Introduction to Star Fleet Battles is a supplement published by Task Force Games in 1986 for the science fiction combat game Star Fleet Battles that is inspired by the TV series Star Trek.

==Description==
Introduction to Star Fleet Battles is an introductory version of the game intended to help players learn the Star Fleet Battles rules as they play. Through a series of six modules, new players ("cadets") are introduced first to maneuvering a small ship and firing weapons, and then to more complex systems. The cadet is then promoted to lieutenant and if the player can successfully negotiate the final module, "The Tholian Web", the player is deemed ready to participate in the full Star Fleet Battles game.

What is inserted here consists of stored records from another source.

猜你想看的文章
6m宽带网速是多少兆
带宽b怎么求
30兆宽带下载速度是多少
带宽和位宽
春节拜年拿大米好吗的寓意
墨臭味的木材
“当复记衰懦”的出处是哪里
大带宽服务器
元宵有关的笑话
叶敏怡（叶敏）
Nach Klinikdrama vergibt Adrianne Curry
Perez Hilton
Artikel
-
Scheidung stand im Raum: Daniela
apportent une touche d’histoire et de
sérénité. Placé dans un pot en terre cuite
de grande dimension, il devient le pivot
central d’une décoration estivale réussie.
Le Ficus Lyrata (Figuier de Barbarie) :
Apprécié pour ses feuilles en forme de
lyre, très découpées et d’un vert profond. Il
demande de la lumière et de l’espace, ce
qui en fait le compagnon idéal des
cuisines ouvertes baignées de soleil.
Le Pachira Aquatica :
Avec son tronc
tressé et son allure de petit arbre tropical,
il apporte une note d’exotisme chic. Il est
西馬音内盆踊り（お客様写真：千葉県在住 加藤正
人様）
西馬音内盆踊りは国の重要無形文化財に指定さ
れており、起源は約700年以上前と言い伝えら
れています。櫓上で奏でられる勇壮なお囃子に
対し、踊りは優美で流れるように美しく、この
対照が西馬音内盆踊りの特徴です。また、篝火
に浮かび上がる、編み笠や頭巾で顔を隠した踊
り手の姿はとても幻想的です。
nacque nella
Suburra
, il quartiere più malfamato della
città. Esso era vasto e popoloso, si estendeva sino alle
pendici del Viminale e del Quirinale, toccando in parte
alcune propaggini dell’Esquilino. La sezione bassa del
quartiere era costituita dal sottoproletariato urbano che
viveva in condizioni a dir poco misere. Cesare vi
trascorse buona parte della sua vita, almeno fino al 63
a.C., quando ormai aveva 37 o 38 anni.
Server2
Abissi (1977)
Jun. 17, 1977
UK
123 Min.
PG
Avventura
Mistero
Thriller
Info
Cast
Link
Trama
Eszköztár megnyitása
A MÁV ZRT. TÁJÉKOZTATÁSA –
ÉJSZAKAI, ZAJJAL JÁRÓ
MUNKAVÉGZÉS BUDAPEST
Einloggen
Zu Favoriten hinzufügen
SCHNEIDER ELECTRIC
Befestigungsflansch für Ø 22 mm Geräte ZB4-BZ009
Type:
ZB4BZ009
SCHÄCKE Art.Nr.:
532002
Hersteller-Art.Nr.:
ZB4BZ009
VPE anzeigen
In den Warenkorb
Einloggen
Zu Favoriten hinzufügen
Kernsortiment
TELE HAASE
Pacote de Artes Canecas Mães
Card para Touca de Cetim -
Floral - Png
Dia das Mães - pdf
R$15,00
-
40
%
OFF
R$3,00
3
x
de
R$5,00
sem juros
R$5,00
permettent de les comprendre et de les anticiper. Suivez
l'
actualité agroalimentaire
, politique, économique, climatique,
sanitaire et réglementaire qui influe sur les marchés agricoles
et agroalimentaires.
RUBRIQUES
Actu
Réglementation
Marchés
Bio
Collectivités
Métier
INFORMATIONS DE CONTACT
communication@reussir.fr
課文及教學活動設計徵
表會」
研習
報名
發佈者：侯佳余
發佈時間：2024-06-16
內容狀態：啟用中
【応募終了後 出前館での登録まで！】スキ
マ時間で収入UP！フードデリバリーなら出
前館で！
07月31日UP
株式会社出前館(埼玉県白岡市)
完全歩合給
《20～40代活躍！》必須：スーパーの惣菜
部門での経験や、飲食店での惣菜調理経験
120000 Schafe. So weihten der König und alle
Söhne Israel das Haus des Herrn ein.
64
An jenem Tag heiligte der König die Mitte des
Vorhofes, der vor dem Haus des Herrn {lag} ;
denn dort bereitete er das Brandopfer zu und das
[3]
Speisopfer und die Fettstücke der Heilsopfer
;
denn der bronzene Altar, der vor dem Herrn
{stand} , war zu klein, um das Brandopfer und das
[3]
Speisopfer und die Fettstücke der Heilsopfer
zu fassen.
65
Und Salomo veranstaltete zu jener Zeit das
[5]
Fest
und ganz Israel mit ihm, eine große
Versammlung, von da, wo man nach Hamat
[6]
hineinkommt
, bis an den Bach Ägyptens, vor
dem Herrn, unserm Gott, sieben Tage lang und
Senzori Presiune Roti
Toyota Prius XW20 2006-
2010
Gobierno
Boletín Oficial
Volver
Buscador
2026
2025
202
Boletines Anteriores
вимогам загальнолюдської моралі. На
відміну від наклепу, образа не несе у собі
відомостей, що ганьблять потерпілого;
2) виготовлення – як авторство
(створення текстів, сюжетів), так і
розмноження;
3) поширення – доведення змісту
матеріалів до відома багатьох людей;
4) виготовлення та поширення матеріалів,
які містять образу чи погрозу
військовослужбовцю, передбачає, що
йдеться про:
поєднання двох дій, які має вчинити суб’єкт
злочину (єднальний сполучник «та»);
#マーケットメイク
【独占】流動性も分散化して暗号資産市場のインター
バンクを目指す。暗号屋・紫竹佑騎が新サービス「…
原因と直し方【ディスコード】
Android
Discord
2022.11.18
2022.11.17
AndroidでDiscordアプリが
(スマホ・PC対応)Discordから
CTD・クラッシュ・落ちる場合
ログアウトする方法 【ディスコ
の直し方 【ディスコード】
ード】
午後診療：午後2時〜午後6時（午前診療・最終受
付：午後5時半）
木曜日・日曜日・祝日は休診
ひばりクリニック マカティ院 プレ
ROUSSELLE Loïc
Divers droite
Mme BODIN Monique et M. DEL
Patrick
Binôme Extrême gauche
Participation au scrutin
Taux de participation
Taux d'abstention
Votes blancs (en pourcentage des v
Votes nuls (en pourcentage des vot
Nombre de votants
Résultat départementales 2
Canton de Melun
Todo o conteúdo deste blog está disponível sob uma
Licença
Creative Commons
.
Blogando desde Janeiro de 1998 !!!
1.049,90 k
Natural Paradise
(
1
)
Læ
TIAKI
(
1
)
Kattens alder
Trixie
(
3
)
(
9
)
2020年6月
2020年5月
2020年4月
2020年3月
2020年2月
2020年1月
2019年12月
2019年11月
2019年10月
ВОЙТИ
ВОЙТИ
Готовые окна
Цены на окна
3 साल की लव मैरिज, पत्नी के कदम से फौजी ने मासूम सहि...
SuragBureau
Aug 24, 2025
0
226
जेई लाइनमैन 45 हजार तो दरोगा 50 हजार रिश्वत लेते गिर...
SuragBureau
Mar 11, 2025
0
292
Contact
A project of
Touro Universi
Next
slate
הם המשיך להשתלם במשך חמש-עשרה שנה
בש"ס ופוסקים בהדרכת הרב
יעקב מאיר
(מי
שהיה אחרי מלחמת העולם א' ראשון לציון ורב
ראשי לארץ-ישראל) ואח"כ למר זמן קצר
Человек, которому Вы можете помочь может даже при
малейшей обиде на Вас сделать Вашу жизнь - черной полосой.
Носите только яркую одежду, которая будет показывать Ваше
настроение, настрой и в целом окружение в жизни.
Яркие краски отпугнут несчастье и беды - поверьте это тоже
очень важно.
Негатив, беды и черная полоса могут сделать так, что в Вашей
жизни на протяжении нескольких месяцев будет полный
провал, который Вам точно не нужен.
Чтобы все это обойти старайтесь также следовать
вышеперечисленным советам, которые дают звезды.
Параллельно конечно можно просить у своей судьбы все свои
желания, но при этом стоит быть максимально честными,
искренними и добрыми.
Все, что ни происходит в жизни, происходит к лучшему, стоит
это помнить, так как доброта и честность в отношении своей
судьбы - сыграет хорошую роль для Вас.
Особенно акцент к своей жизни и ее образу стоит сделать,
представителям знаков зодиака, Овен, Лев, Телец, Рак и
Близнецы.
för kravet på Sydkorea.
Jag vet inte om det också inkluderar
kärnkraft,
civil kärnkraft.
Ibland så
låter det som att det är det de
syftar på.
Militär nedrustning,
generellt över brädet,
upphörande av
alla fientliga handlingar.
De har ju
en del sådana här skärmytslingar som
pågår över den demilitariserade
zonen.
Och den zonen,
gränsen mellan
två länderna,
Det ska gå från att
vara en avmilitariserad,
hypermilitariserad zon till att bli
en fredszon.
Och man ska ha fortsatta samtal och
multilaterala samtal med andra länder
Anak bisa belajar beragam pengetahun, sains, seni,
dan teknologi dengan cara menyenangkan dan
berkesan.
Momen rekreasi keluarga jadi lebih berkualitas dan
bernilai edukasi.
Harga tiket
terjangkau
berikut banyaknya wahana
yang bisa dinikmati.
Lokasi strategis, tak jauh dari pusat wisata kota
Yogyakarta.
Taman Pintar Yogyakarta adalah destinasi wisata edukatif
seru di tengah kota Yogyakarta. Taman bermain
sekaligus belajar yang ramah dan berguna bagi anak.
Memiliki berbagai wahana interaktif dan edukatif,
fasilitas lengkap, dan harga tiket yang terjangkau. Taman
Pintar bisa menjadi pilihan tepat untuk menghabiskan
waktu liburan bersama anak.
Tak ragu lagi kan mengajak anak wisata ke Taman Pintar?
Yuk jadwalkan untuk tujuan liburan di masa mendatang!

The supplement includes a 48-page rulebook, nine starship diagrams, a hex map and 54 die-cut counters.

==Publication history==
Task Force Games published Star Fleet Battles in 1979, and reviewers quickly noted its extreme complexity. Seven years later, Task Force Games published Introduction to Star Fleet Battles, written by the original game designer Stephen V. Cole, as a means of teaching new players the various layers of complexity, one layer at a time.

==Reception==
In the June–July 1986 edition of Adventurer (Issue 2), Stephen Dillon called this "A well planned introduction to SFB of benefit to new players and clubs wishing to taste the excitement of Star Fleet command. Introduction to SFB also serves as an excellent solo instruction module."

In the November 1986 edition of White Dwarf (Issue #83), Phil Frances recommended this for new players, saying, "This product is a handy starter for those who didn't understand its fully-fledged big brother, or simply want to test the waters before splashing out on the system."